When The Jerusalem Post
invited Olmert to be its keynote speaker at its New York conference in April, we were inundated with angry emails deploring our invitation of “a criminal.” At the conference itself, the audience booed Olmert when he suggested that US President Barack Obama was a friend of Israel.
Why has Olmert been treated so rudely and unfairly by the press and the public? One answer might be that he came very close to reaching a peace agreement with the Palestinians during his premiership.

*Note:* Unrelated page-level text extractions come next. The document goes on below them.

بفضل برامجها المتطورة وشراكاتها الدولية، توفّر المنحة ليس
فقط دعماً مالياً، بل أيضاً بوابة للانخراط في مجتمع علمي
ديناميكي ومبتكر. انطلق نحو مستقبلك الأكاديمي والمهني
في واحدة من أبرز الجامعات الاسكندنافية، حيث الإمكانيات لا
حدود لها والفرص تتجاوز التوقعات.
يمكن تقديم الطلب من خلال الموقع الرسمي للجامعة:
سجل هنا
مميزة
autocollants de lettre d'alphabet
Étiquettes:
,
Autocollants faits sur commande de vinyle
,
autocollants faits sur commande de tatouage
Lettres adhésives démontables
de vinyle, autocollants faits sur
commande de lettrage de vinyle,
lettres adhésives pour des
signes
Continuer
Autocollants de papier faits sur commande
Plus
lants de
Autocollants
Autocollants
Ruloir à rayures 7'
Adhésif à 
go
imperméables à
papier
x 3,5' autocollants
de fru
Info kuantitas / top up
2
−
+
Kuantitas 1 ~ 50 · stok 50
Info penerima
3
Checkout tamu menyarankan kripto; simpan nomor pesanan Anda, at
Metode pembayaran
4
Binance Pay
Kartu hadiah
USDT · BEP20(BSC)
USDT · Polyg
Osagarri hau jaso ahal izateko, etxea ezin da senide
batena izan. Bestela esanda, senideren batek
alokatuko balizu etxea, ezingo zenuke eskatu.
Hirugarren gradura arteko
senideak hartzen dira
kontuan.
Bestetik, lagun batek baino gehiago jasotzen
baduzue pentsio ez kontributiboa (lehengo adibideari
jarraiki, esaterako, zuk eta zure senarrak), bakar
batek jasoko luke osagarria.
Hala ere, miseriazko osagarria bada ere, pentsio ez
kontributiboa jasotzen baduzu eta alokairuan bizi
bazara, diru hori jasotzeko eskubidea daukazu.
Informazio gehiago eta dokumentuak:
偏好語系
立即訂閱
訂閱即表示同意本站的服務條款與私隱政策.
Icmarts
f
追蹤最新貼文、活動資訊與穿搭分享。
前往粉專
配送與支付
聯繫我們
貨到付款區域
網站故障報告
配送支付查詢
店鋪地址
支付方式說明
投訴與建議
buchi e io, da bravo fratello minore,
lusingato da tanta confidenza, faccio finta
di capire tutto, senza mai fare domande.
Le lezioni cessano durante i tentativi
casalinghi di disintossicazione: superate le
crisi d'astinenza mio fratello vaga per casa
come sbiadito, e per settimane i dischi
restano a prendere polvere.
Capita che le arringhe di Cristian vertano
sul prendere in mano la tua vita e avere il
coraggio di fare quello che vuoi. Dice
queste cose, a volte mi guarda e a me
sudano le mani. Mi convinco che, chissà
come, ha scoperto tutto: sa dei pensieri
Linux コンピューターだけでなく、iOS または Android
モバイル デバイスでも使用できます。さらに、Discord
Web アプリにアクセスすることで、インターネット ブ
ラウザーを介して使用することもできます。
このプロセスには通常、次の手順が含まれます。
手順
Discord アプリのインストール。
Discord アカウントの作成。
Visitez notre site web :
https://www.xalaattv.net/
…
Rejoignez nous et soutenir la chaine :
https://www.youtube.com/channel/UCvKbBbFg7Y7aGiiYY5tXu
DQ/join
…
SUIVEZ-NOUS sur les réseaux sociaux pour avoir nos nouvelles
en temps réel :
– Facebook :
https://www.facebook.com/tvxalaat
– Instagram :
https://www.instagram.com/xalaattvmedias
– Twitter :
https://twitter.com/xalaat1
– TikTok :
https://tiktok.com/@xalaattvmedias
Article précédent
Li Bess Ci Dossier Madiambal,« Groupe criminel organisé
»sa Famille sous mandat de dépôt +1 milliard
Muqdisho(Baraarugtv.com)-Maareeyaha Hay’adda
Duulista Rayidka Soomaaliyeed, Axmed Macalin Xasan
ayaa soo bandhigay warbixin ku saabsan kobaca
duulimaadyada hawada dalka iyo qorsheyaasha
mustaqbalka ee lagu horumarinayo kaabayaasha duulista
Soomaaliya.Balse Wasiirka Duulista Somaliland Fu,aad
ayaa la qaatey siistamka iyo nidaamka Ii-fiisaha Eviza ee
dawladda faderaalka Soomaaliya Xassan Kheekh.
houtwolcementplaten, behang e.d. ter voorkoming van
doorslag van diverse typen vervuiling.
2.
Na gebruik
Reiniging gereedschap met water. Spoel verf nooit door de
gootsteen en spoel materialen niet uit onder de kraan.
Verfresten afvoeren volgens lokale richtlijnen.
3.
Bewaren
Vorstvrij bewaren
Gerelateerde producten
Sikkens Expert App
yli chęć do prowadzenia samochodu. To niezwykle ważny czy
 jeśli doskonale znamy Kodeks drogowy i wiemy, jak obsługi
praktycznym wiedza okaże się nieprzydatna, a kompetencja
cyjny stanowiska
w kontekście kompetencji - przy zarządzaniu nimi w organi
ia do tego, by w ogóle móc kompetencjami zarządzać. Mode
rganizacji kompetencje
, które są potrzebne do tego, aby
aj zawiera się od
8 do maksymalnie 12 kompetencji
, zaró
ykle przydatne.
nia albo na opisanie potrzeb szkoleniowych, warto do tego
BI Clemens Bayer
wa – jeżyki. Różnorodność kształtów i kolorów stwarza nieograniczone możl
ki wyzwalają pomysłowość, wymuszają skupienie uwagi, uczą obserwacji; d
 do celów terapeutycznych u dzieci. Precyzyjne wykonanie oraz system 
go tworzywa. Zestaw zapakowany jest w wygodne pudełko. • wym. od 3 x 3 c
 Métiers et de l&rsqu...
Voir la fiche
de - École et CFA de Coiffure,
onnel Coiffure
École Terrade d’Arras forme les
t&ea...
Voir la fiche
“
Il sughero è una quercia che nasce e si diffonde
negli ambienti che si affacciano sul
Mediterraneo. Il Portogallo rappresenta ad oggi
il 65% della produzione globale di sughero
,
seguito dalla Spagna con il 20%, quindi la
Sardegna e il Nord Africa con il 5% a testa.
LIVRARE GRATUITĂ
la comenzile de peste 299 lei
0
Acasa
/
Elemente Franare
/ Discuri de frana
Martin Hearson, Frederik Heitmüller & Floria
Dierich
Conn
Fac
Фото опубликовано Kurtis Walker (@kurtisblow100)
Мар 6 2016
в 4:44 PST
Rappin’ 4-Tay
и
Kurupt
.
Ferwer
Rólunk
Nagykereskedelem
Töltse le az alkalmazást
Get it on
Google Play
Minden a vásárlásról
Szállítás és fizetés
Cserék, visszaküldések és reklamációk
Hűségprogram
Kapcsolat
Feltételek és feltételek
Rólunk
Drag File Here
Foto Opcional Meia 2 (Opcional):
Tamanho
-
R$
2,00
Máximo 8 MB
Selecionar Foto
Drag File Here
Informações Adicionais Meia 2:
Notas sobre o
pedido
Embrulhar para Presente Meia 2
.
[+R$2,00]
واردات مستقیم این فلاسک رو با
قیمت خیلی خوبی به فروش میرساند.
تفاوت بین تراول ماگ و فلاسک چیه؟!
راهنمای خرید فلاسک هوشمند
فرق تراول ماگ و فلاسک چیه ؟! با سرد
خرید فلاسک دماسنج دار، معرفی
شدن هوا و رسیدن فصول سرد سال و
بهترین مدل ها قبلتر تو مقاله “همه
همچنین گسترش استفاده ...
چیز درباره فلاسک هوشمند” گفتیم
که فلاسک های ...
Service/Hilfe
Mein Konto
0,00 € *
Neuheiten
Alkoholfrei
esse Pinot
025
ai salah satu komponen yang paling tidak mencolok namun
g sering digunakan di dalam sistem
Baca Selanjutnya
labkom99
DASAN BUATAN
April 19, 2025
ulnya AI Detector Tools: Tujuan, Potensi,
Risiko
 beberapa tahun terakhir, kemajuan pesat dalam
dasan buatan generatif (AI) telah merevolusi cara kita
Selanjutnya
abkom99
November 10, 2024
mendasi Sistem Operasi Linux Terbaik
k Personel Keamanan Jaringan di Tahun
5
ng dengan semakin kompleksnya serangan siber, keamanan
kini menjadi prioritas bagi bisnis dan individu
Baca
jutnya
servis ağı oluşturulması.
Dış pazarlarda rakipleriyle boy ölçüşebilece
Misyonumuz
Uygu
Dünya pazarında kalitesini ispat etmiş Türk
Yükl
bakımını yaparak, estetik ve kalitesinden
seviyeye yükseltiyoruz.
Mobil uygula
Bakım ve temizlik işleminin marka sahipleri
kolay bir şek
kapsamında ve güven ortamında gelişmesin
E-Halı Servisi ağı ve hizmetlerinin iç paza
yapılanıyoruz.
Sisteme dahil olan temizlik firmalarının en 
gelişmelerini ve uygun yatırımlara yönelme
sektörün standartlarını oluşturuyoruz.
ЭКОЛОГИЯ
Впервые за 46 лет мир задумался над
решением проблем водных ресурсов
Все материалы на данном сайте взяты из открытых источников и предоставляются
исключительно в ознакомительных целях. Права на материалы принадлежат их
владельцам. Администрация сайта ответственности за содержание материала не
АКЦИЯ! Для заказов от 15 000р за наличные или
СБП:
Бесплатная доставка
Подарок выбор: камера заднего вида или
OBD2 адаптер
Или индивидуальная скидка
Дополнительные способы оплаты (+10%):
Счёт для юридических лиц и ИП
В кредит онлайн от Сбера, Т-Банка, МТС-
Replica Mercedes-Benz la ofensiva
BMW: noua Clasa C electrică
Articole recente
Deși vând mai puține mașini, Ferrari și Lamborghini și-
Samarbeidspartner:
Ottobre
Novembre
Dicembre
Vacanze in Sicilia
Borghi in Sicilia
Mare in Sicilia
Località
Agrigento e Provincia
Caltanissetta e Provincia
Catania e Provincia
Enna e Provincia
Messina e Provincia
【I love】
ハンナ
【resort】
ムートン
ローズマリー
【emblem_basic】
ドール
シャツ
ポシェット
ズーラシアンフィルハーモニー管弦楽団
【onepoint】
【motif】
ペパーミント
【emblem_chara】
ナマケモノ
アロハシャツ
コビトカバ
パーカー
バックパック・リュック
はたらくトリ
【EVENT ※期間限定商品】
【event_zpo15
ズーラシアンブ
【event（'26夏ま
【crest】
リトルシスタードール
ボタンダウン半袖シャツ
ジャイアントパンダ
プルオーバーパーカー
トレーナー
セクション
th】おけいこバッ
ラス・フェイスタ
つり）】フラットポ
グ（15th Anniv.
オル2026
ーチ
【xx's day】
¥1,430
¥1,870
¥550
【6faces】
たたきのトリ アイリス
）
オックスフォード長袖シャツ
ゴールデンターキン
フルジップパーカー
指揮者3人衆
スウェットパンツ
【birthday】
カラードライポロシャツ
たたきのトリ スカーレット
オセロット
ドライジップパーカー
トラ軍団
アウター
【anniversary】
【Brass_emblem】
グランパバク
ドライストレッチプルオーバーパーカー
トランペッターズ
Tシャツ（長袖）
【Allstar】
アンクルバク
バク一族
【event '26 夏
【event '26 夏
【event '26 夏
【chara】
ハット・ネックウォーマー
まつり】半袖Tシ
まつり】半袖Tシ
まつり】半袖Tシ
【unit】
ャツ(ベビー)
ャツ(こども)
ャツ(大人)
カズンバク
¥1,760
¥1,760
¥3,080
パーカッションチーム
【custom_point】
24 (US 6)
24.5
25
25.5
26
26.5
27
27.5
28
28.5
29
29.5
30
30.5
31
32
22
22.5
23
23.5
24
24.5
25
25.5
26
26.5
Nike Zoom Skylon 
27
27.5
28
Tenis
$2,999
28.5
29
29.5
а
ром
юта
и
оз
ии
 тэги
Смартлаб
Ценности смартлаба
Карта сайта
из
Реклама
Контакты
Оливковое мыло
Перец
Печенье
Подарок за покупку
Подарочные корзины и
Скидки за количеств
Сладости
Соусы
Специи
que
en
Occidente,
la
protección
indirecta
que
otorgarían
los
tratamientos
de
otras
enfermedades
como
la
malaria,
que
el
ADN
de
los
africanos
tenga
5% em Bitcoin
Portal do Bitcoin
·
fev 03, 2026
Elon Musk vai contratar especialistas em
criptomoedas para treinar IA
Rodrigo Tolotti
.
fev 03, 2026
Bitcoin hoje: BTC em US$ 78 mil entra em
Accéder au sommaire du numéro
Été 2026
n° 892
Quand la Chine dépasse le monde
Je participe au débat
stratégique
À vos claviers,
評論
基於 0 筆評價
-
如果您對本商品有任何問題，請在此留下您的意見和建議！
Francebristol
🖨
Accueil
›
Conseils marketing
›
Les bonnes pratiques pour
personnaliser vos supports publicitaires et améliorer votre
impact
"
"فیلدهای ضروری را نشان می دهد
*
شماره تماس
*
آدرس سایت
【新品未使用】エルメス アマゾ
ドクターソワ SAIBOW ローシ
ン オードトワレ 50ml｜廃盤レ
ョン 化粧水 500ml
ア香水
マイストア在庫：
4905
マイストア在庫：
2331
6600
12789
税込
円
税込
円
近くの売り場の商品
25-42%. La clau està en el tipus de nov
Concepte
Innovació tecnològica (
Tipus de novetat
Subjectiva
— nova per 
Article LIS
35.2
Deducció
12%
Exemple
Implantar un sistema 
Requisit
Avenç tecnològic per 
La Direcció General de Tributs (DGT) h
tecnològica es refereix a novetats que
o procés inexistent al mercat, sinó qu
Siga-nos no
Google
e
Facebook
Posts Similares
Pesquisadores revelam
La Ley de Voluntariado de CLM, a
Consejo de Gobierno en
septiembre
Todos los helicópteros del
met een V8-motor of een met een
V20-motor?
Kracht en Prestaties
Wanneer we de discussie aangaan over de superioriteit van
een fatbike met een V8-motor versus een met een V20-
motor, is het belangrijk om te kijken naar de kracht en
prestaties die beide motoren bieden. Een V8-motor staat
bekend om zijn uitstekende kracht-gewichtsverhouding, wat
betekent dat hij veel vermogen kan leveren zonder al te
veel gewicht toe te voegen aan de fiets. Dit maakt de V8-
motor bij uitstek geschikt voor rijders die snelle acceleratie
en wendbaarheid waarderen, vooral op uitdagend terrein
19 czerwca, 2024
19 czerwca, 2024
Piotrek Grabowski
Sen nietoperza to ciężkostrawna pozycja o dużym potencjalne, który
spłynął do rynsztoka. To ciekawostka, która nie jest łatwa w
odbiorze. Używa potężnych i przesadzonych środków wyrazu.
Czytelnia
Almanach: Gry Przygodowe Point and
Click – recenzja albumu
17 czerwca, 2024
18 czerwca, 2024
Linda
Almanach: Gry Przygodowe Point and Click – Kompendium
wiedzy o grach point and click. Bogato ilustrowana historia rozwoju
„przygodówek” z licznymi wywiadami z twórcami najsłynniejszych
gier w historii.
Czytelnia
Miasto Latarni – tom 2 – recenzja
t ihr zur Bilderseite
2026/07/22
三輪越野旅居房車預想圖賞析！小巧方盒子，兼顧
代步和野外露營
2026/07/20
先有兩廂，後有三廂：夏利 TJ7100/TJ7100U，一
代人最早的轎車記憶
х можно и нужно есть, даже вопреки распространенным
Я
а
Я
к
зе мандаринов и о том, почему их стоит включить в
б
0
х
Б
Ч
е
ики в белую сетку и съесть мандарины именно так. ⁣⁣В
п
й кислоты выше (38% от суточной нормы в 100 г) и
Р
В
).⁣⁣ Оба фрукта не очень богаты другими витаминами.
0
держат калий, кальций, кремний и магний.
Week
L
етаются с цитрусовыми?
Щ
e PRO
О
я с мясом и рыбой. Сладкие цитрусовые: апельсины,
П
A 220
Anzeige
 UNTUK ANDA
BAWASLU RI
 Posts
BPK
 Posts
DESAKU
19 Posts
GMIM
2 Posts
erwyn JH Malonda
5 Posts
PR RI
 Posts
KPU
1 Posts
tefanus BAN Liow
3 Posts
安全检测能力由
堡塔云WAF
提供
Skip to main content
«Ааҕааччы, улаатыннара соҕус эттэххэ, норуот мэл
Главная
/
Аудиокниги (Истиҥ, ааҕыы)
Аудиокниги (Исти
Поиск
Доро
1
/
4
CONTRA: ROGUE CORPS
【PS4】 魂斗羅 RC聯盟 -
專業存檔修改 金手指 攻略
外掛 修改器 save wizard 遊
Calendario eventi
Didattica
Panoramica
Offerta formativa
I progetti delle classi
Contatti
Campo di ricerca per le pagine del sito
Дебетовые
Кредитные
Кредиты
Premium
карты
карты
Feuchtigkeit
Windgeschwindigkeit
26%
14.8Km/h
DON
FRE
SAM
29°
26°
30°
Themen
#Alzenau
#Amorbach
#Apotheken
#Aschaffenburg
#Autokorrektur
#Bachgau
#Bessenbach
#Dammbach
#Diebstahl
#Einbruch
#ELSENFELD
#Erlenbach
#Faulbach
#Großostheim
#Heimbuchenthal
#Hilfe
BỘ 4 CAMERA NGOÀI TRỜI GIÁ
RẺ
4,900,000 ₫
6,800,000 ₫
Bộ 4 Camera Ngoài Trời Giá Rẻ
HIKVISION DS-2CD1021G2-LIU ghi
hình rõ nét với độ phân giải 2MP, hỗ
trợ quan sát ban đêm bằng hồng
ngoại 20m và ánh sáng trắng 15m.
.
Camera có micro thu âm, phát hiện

Who knows what could have happened if Olmert had not been forced to step down as prime minister over a laundry list of corruption charges? Although it may be too early to make such a determination, this might just be the start of Olmert’s return to political life.
At the age of 66, he still has the energy and conviction to make a dramatic comeback and perhaps even run for prime minister in the next elections. This, of course, is a move that needs the support of the legal and political establishment, and most importantly, of the people of Israel.
In the meantime, though, both the public and the media have new lessons to learn about that old adage coined by English lawyer Sir William Garrow: “Innocent until proven guilty.”